Businesses and real estate around the Sparks Marina took a hard hit after the recession and both have been slow to regain momentum. That, together with some high-profile ecological issues, has left many in the area with mixed perceptions about the health and vitality of this lake community. For our series, Beyond Tahoe: Exploring Our Waterways, Reno Public Radio’s Esther Ciammachilli reports.
Lisa G. is known as the Mayor of the Sparks Marina. She’s the owner of Marina Paddle Fit, one of the only businesses currently open there. Lisa takes great pride in this lake.
“I think it’s beautiful and sometimes you can see down like 40 feet. And there’s days we sit here and you can see kind of where the drop offs are, kind of like in Tahoe. And so the water changes color.”
Other people may be harder to persuade. The Marina was originally the Helm’s pit, a giant quarry used for construction material that suffered contamination from a nearby oil tank farm in the late 1980s. In 1995, after decontamination, the City of Sparks acquired the land and the plan was to fill it with water and turn it into a park. The New Year’s Day Flood of 1997 sped up this process.
“The water made their way across interstate 80 from the north Truckee drain, backed up the north Truckee drain and then the waters flooded…into what was then the Helm’s Pit…The Helm’s Pit today exists as the Sparks Marina.”
That’s John Martini, city engineer for Sparks. He says officials estimated it would take about three years to fill the 120 foot-deep ravine. So much water poured into the quarry during the flood that it was full in just two days. To give you a scale of how much water that is, here’s Martini again.
“The Marina holds about a billion gallons of water and about one to three millions gallons of ground water a day comes into the pit.”
The Marina is fed by ground water. To prevent overflow, roughly three million gallons are pumped out and into the Truckee River every day. Ground water has no oxygen and tends to sit at the bottom of the lake. However, temperature changes can cause it to mix with oxygenated water up top. This depletes the oxygen in the lake and suffocates sensitive fish.
“The fish don’t have enough oxygen in order to survive and thrive and when that oxygen depletion happens, the fish do not survive that event.”
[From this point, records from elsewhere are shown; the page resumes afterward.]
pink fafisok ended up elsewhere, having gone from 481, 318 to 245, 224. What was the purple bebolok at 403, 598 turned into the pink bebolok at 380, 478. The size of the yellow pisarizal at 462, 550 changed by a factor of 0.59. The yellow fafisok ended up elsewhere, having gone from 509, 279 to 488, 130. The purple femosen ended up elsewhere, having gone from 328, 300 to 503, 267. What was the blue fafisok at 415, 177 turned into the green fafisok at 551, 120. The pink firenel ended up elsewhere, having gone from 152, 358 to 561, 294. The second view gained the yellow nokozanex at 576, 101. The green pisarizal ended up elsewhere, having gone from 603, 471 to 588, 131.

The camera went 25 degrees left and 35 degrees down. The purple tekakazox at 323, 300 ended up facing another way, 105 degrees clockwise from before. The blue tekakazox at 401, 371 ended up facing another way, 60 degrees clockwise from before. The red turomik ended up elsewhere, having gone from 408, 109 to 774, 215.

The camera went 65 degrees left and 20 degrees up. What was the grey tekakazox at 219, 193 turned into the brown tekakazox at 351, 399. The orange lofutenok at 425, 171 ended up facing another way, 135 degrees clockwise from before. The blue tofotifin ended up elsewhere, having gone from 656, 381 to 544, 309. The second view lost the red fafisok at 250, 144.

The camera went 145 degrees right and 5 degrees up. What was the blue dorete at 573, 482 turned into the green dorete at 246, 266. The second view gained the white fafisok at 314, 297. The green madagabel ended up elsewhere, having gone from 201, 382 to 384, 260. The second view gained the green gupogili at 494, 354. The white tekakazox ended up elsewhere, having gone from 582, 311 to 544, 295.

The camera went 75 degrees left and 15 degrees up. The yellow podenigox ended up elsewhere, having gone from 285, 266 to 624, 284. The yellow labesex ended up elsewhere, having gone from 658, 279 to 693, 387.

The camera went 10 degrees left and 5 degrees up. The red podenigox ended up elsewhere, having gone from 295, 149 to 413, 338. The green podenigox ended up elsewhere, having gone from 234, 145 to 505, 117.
That’s Chris Healy from the Nevada Department of Wildlife. He says events like this, called turn-overs, are actually pretty common. The Sparks Marina turned-over in 2013 and 2014 making headlines and causing thousands of fish die. Healy says they had a pretty good theory as to why this happened the first time. 2013 was an extra cold winter and a lack of wind meant the Marina didn’t get a lot of wave action, which can oxygenate the water. This created perfect turn-over conditions. And their theory stuck until it happened again and…
“…we did not have those same circumstances. It sent the Department of Wildlife and the City of Sparks to the drawing board again saying what really has gone on?”
Devices have been set up in the Marina to track water temperature and oxygen every five meters. Data will be collected over the next couple of years to try to solve this mystery. Healy says that their readings always show that water quality and health is very high. This should help build local confidence in the lake, which is slowly seeing a revival in development. Along the walking path is a giant free-standing parking structure that’s been sitting like an eyesore on the Marina since the recession.
“The parking garage you see today will be wrapped with multi-family homes and we think that project will get underway early next year…It’ll be kind of neat. You’ll drive into the parking garage, park on your level, get out of your car and walk in your front door.”
That’s John Martini from the city again. He says more than 100 condos will finally be built and the project should take about a year and half to complete. As for future business development, Lisa G. says her success is due to community support and perseverance.
“The other restaurants and stuff that have been here, a lot of times they’ll close when it’s slow. I think you just have to be here and be present.”
She says even in the dead of winter she’s out paddling around the lake. So, a word of advice to other businesses from the Mayor of the Sparks Marina, stay open and tough it out.